→ Aim of the exercise: Of all the entries below, retype only the lines from the one with "Human beings make" through the one with "experience working within the healthcare", exactly as they appear.

▶

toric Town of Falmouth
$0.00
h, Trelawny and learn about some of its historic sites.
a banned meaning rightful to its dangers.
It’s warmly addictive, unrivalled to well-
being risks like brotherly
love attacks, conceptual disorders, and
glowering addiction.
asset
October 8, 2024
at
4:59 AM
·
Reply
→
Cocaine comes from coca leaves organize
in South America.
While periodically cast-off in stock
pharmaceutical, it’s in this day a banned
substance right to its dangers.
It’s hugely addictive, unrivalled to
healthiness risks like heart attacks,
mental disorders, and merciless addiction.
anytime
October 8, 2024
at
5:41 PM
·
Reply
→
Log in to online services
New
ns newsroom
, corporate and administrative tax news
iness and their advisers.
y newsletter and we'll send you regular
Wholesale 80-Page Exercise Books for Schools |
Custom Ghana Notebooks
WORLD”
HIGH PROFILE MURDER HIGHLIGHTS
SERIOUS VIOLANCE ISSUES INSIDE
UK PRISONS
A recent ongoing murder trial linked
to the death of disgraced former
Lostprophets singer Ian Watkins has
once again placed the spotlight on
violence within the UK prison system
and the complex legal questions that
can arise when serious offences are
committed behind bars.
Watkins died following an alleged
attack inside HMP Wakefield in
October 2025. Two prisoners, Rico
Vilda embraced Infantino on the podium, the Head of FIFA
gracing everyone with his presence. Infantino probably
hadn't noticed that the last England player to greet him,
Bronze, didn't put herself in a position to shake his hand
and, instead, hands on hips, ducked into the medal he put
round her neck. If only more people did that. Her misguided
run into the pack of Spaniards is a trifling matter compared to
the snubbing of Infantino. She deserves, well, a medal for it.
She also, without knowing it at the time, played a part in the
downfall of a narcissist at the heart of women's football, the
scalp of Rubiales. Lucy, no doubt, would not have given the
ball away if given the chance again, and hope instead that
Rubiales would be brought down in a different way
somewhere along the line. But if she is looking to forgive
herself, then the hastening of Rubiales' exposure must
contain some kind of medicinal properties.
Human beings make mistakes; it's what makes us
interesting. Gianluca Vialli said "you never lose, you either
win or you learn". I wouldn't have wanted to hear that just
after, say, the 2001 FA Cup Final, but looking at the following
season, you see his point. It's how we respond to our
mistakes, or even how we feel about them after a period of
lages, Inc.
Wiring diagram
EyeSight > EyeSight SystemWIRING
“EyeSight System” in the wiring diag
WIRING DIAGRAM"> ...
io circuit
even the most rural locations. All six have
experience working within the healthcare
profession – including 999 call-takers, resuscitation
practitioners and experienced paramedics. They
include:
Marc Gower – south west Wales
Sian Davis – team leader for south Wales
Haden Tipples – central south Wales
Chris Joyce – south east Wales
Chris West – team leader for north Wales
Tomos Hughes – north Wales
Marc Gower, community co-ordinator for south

◀
▶

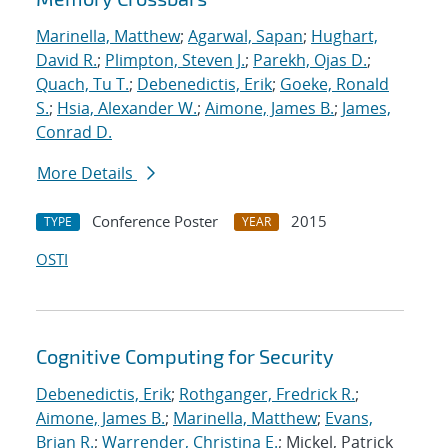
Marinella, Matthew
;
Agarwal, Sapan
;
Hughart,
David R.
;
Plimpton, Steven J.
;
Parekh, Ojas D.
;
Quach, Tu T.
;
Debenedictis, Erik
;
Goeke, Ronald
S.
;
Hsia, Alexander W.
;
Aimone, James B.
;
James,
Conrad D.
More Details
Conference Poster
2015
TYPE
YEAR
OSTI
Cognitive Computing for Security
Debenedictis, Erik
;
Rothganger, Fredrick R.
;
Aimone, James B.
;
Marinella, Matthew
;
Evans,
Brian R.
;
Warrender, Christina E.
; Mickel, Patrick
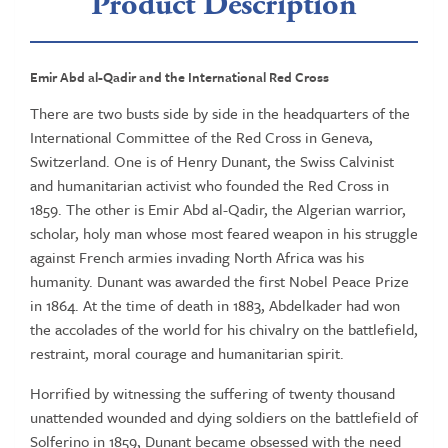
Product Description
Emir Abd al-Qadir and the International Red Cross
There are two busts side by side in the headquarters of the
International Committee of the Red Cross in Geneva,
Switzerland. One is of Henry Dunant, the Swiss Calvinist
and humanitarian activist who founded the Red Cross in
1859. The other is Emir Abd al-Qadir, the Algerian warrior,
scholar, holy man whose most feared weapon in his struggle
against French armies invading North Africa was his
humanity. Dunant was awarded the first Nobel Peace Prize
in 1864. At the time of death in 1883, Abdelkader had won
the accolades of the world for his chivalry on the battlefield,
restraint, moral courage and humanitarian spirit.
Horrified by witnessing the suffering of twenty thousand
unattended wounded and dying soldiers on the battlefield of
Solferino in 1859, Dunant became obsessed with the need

◀
▶

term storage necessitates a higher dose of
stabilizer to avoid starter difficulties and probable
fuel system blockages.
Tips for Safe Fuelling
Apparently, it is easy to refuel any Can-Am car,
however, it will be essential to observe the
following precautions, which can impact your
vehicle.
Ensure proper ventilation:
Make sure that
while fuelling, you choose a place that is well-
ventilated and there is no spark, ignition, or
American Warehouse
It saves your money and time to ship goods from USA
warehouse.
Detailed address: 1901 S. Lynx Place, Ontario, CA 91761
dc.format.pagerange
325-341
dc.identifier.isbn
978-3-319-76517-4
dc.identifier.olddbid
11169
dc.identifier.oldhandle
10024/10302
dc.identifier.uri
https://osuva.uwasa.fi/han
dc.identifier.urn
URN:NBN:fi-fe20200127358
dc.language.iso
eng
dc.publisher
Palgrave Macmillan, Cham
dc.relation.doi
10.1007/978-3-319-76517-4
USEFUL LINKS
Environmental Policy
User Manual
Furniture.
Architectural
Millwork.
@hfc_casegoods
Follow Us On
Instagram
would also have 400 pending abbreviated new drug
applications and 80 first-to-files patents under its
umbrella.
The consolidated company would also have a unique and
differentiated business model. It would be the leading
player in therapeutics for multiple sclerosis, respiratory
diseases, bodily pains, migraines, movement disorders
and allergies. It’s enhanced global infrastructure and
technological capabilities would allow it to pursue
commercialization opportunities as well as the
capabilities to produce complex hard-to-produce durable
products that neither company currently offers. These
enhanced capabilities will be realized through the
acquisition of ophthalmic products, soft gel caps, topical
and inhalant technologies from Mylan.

◀

→ Written solution:
Human beings make mistakes; it's what makes us
interesting. Gianluca Vialli said "you never lose, you either
win or you learn". I wouldn't have wanted to hear that just
after, say, the 2001 FA Cup Final, but looking at the following
season, you see his point. It's how we respond to our
mistakes, or even how we feel about them after a period of
lages, Inc.
Wiring diagram
EyeSight > EyeSight SystemWIRING
“EyeSight System” in the wiring diag
WIRING DIAGRAM"> ...
io circuit
even the most rural locations. All six have
experience working within the healthcare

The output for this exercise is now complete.